The day arrived for the flagpole dedication. Those attending included Dore’s widow, Jenee Jordan; daughter, Kali Larson, who was a young girl when her father died; Dore’s sisters, Stephanie Leleux and Valerie Hebert; an uncle; two aunts, and many nieces and nephews.

LDWF Secretary Jack Montegut said, “Future cadets will be reminded of Byron when they use this flagpole every day during their training to raise and lower the American and Louisiana flags. I’d like to thank the Dore family, the McIlhenny Co. and the Wildlife Agents Association for donating the funds necessary to make this happen and to let Byron’s memory live on at the academy.”

Col. Sammy Martin, head of the LDWF Enforcement Division, took the microphone and said, “By all accounts Byron was well on his way to a successful enforcement career with the department before his life ended tragically. From listening to those who knew him personally, his classmates and his training, he had a love for the outdoors and a strong work ethic. Those two characteristics usually make good wildlife agents.”

Boudreaux told the crowd gathered for the dedication that anyone his friend met drew an instant liking to Dore.

“I think one of the reasons why  that is, and he admitted it, he lived each day to his fullest. That was his motto,” Boudreaux said. “I can’t emphasize enough about his passion for the outdoors, hunting and fishing. That’s what drove myself and him to be wildlife agents.”

Another speaker that day at the Byron Dore Memorial Flagpole was Simmons. The McIlhenny Co. manager of agriculture, the third member of the family working at the family-owned worldwide business on Avery Island (Simmons’ father, Tony Simmons, is CEO, and his cousin, Harold Osborn, is executive vice president), spoke from the heart and soul.

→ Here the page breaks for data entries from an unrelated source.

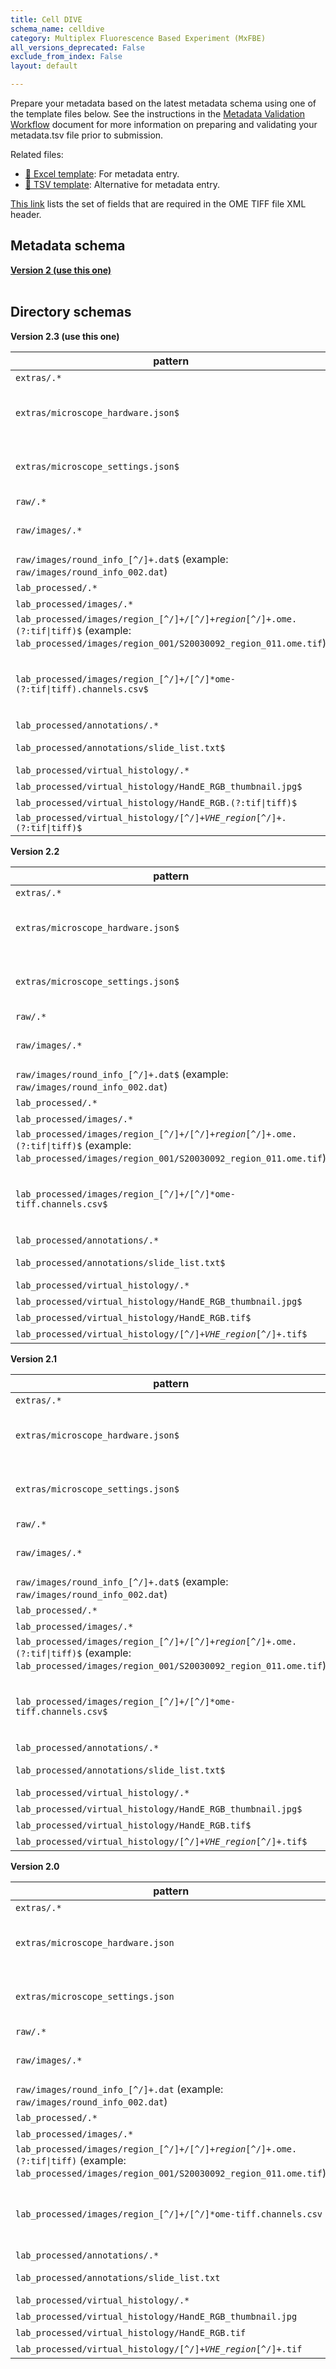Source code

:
 ```yaml
---
title: Cell DIVE
schema_name: celldive
category: Multiplex Fluorescence Based Experiment (MxFBE)
all_versions_deprecated: False
exclude_from_index: False
layout: default

---
```

Prepare your metadata based on the latest metadata schema using one of the template files below. See the instructions in the [Metadata Validation Workflow](https://docs.google.com/document/d/1lfgiDGbyO4K4Hz1FMsJjmJd9RdwjShtJqFYNwKpbcZY) document for more information on preparing and validating your metadata.tsv file prior to submission.

Related files:


- [📝 Excel template](https://raw.githubusercontent.com/hubmapconsortium/dataset-metadata-spreadsheet/main/celldive/latest/celldive.xlsx): For metadata entry.
- [📝 TSV template](https://raw.githubusercontent.com/hubmapconsortium/dataset-metadata-spreadsheet/main/celldive/latest/celldive.tsv): Alternative for metadata entry.


[This link](https://docs.google.com/spreadsheets/d/1YnmdTAA0Z9MKN3OjR3Sca8pz-LNQll91wdQoRPSP6Q4/edit#gid=0) lists the set of fields that are required in the OME TIFF file XML header.

## Metadata schema


<summary><a href="https://openview.metadatacenter.org/templates/https:%2F%2Frepo.metadatacenter.org%2Ftemplates%2F6f9eee7b-7ef1-4f32-a34e-706bbbbb09bf"><b>Version 2 (use this one)</b></a></summary>



<br>

## Directory schemas
<summary><b>Version 2.3 (use this one)</b></summary>

| pattern | required? | description |
| --- | --- | --- |
| <code>extras\/.*</code> | ✓ | Folder for general lab-specific files related to the dataset. [Exists in all assays] |
| <code>extras\/microscope_hardware\.json$</code> | ✓ | **[QA/QC]** A file generated by the micro-meta app that contains a description of the hardware components of the microscope. Email HuBMAP Consortium Help Desk <help@hubmapconsortium.org> if help is required in generating this document. |
| <code>extras\/microscope_settings\.json$</code> |  | **[QA/QC]** A file generated by the micro-meta app that contains a description of the settings that were used to acquire the image data. Email HuBMAP Consortium Help Desk <help@hubmapconsortium.org> if help is required in generating this document. |
| <code>raw\/.*</code> | ✓ | This is a directory containing raw data. |
| <code>raw\/images\/.*</code> | ✓ | Raw image files. Using this subdirectory allows for harmonization with other more complex assays, like Visium that includes both raw imaging and sequencing data. |
| <code>raw\/images\/round_info_[^\/]+\.dat$</code> (example: <code>raw/images/round_info_002.dat</code>) | ✓ | Metadata file for the capture item-value tab separated format. This contains various instrument and acquisition details for each acquisition cycle. |
| <code>lab_processed\/.*</code> | ✓ | Experiment files that were processed by the lab generating the data. |
| <code>lab_processed\/images\/.*</code> | ✓ | This is a directory containing processed image files |
| <code>lab_processed\/images\/region_[^\/]+\/[^\/]+_region_[^\/]+\.ome\.(?:tif&#124;tiff)$</code> (example: <code>lab_processed/images/region_001/S20030092_region_011.ome.tif</code>) | ✓ | OME TIFF Files for the corresponding region (e.g. region_001) by slide (e.g S20030077), organized into subdirectories based on their region. |
| <code>lab_processed\/images\/region_[^\/]+\/[^\/]*ome-(?:tif&#124;tiff)\.channels\.csv$</code> | ✓ | This file provides essential documentation pertaining to each channel of the accommpanying OME TIFF. The file should contain one row per OME TIFF channel. The required fields are detailed <https://docs.google.com/spreadsheets/d/1xEJSb0xn5C5fB3k62pj1CyHNybpt4-YtvUs5SUMS44o/edit#gid=0> |
| <code>lab_processed\/annotations\/.*</code> | ✓ | This is a directory containing annotations. |
| <code>lab_processed\/annotations\/slide_list\.txt$</code> | ✓ | Information about the slides used by the experiment- each line corresponds to a slide name (begins with S - e.g. S20030077) - used in filenames. |
| <code>lab_processed\/virtual_histology\/.*</code> | ✓ | This is a directory containing annotations for virtual histology images |
| <code>lab_processed\/virtual_histology\/HandE_RGB_thumbnail\.jpg$</code> |  | Virtual H&E RGB thumbnail |
| <code>lab_processed\/virtual_histology\/HandE_RGB\.(?:tif&#124;tiff)$</code> |  | Virtual H&E RGB image |
| <code>lab_processed\/virtual_histology\/[^\/]+_VHE_region_[^\/]+\.(?:tif&#124;tiff)$</code> |  | Virtual H&E image |

<summary><b>Version 2.2</b></summary>

| pattern | required? | description |
| --- | --- | --- |
| <code>extras\/.*</code> | ✓ | Folder for general lab-specific files related to the dataset. [Exists in all assays] |
| <code>extras\/microscope_hardware\.json$</code> | ✓ | **[QA/QC]** A file generated by the micro-meta app that contains a description of the hardware components of the microscope. Email HuBMAP Consortium Help Desk <help@hubmapconsortium.org> if help is required in generating this document. |
| <code>extras\/microscope_settings\.json$</code> |  | **[QA/QC]** A file generated by the micro-meta app that contains a description of the settings that were used to acquire the image data. Email HuBMAP Consortium Help Desk <help@hubmapconsortium.org> if help is required in generating this document. |
| <code>raw\/.*</code> | ✓ | This is a directory containing raw data. |
| <code>raw\/images\/.*</code> | ✓ | Raw image files. Using this subdirectory allows for harmonization with other more complex assays, like Visium that includes both raw imaging and sequencing data. |
| <code>raw\/images\/round_info_[^\/]+\.dat$</code> (example: <code>raw/images/round_info_002.dat</code>) | ✓ | Metadata file for the capture item-value tab separated format. This contains various instrument and acquisition details for each acquisition cycle. |
| <code>lab_processed\/.*</code> | ✓ | Experiment files that were processed by the lab generating the data. |
| <code>lab_processed\/images\/.*</code> | ✓ | This is a directory containing processed image files |
| <code>lab_processed\/images\/region_[^\/]+\/[^\/]+_region_[^\/]+\.ome\.(?:tif&#124;tiff)$</code> (example: <code>lab_processed/images/region_001/S20030092_region_011.ome.tif</code>) | ✓ | OME TIFF Files for the corresponding region (e.g. region_001) by slide (e.g S20030077), organized into subdirectories based on their region. |
| <code>lab_processed\/images\/region_[^\/]+\/[^\/]*ome-tiff\.channels\.csv$</code> | ✓ | This file provides essential documentation pertaining to each channel of the accommpanying OME TIFF. The file should contain one row per OME TIFF channel. The required fields are detailed <https://docs.google.com/spreadsheets/d/1xEJSb0xn5C5fB3k62pj1CyHNybpt4-YtvUs5SUMS44o/edit#gid=0> |
| <code>lab_processed\/annotations\/.*</code> | ✓ | This is a directory containing annotations. |
| <code>lab_processed\/annotations\/slide_list\.txt$</code> | ✓ | Information about the slides used by the experiment- each line corresponds to a slide name (begins with S - e.g. S20030077) - used in filenames. |
| <code>lab_processed\/virtual_histology\/.*</code> | ✓ | This is a directory containing annotations for virtual histology images |
| <code>lab_processed\/virtual_histology\/HandE_RGB_thumbnail\.jpg$</code> |  | Virtual H&E RGB thumbnail |
| <code>lab_processed\/virtual_histology\/HandE_RGB\.tif$</code> |  | Virtual H&E RGB image |
| <code>lab_processed\/virtual_histology\/[^\/]+_VHE_region_[^\/]+\.tif$</code> |  | Virtual H&E image |

<summary><b>Version 2.1</b></summary>

| pattern | required? | description |
| --- | --- | --- |
| <code>extras\/.*</code> | ✓ | Folder for general lab-specific files related to the dataset. [Exists in all assays] |
| <code>extras\/microscope_hardware\.json$</code> | ✓ | **[QA/QC]** A file generated by the micro-meta app that contains a description of the hardware components of the microscope. Email HuBMAP Consortium Help Desk <help@hubmapconsortium.org> if help is required in generating this document. |
| <code>extras\/microscope_settings\.json$</code> |  | **[QA/QC]** A file generated by the micro-meta app that contains a description of the settings that were used to acquire the image data. Email HuBMAP Consortium Help Desk <help@hubmapconsortium.org> if help is required in generating this document. |
| <code>raw\/.*</code> | ✓ | This is a directory containing raw data. |
| <code>raw\/images\/.*</code> | ✓ | Raw image files. Using this subdirectory allows for harmonization with other more complex assays, like Visium that includes both raw imaging and sequencing data. |
| <code>raw\/images\/round_info_[^\/]+\.dat$</code> (example: <code>raw/images/round_info_002.dat</code>) | ✓ | Metadata file for the capture item-value tab separated format. This contains various instrument and acquisition details for each acquisition cycle. |
| <code>lab_processed\/.*</code> | ✓ | Experiment files that were processed by the lab generating the data. |
| <code>lab_processed\/images\/.*</code> | ✓ | This is a directory containing processed image files |
| <code>lab_processed\/images\/region_[^\/]+\/[^\/]+_region_[^\/]+\.ome\.(?:tif&#124;tiff)$</code> (example: <code>lab_processed/images/region_001/S20030092_region_011.ome.tif</code>) | ✓ | OME TIFF Files for the corresponding region (e.g. region_001) by slide (e.g S20030077), organized into subdirectories based on their region. |
| <code>lab_processed\/images\/region_[^\/]+\/[^\/]*ome-tiff\.channels\.csv$</code> | ✓ | This file provides essential documentation pertaining to each channel of the accommpanying OME TIFF. The file should contain one row per OME TIFF channel. The required fields are detailed <https://docs.google.com/spreadsheets/d/1xEJSb0xn5C5fB3k62pj1CyHNybpt4-YtvUs5SUMS44o/edit#gid=0> |
| <code>lab_processed\/annotations\/.*</code> | ✓ | This is a directory containing annotations. |
| <code>lab_processed\/annotations\/slide_list\.txt$</code> | ✓ | Information about the slides used by the experiment- each line corresponds to a slide name (begins with S - e.g. S20030077) - used in filenames. |
| <code>lab_processed\/virtual_histology\/.*</code> | ✓ | This is a directory containing annotations for virtual histology images |
| <code>lab_processed\/virtual_histology\/HandE_RGB_thumbnail\.jpg$</code> | ✓ | Virtual H&E RGB thumbnail |
| <code>lab_processed\/virtual_histology\/HandE_RGB\.tif$</code> | ✓ | Virtual H&E RGB image |
| <code>lab_processed\/virtual_histology\/[^\/]+_VHE_region_[^\/]+\.tif$</code> | ✓ | Virtual H&E image |

<summary><b>Version 2.0</b></summary>

| pattern | required? | description |
| --- | --- | --- |
| <code>extras\/.*</code> | ✓ | Folder for general lab-specific files related to the dataset. [Exists in all assays] |
| <code>extras\/microscope_hardware\.json</code> | ✓ | **[QA/QC]** A file generated by the micro-meta app that contains a description of the hardware components of the microscope. Email HuBMAP Consortium Help Desk <help@hubmapconsortium.org> if help is required in generating this document. |
| <code>extras\/microscope_settings\.json</code> |  | **[QA/QC]** A file generated by the micro-meta app that contains a description of the settings that were used to acquire the image data. Email HuBMAP Consortium Help Desk <help@hubmapconsortium.org> if help is required in generating this document. |
| <code>raw\/.*</code> | ✓ | This is a directory containing raw data. |
| <code>raw\/images\/.*</code> | ✓ | Raw image files. Using this subdirectory allows for harmonization with other more complex assays, like Visium that includes both raw imaging and sequencing data. |
| <code>raw\/images\/round_info_[^\/]+\.dat</code> (example: <code>raw/images/round_info_002.dat</code>) | ✓ | Metadata file for the capture item-value tab separated format. This contains various instrument and acquisition details for each acquisition cycle. |
| <code>lab_processed\/.*</code> | ✓ | Experiment files that were processed by the lab generating the data. |
| <code>lab_processed\/images\/.*</code> | ✓ | This is a directory containing processed image files |
| <code>lab_processed\/images\/region_[^\/]+\/[^\/]+_region_[^\/]+\.ome\.(?:tif&#124;tiff)</code> (example: <code>lab_processed/images/region_001/S20030092_region_011.ome.tif</code>) | ✓ | OME TIFF Files for the corresponding region (e.g. region_001) by slide (e.g S20030077), organized into subdirectories based on their region. |
| <code>lab_processed\/images\/region_[^\/]+\/[^\/]*ome-tiff\.channels\.csv</code> | ✓ | This file provides essential documentation pertaining to each channel of the accommpanying OME TIFF. The file should contain one row per OME TIFF channel. The required fields are detailed <https://docs.google.com/spreadsheets/d/1xEJSb0xn5C5fB3k62pj1CyHNybpt4-YtvUs5SUMS44o/edit#gid=0> |
| <code>lab_processed\/annotations\/.*</code> | ✓ | This is a directory containing annotations. |
| <code>lab_processed\/annotations\/slide_list\.txt</code> | ✓ | Information about the slides used by the experiment- each line corresponds to a slide name (begins with S - e.g. S20030077) - used in filenames. |
| <code>lab_processed\/virtual_histology\/.*</code> | ✓ | This is a directory containing annotations for virtual histology images |
| <code>lab_processed\/virtual_histology\/HandE_RGB_thumbnail\.jpg</code> | ✓ | Virtual H&E RGB thumbnail |
| <code>lab_processed\/virtual_histology\/HandE_RGB\.tif</code> | ✓ | Virtual H&E RGB image |
| <code>lab_processed\/virtual_histology\/[^\/]+_VHE_region_[^\/]+\.tif</code> | ✓ | Virtual H&E image |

“It was a really nice thing that happened today,” Simmons said later that afternoon. “The people who spoke were his classmates, his sister, Stephanie Leleux, his trainers at the academy and myself. I was privileged enough to speak.”

Simmons described his friend’s personality as “infectious.”

“He put a lot of life in his years even if he didn’t have a long life,” he said. “He was really proud to be on his way to being a game warden. It was a neat milestone for him to reach for. He loved the outdoors. Somebody said today while his death was a tragedy, he was doing what he enjoyed. He was out in the marsh in South Louisiana.

“He was a helluva guy and I miss him every day. I’m glad I got to be his friend even if he got taken from us too soon,” Simmons said.

“I was an usher at his wedding and a pallbearer at his funeral,” he said.

With Dore’s name forever affixed to the flagpole, his story has gone full circle. “He started his career at Waddill and ended his career at Waddill,” Boudreaux said.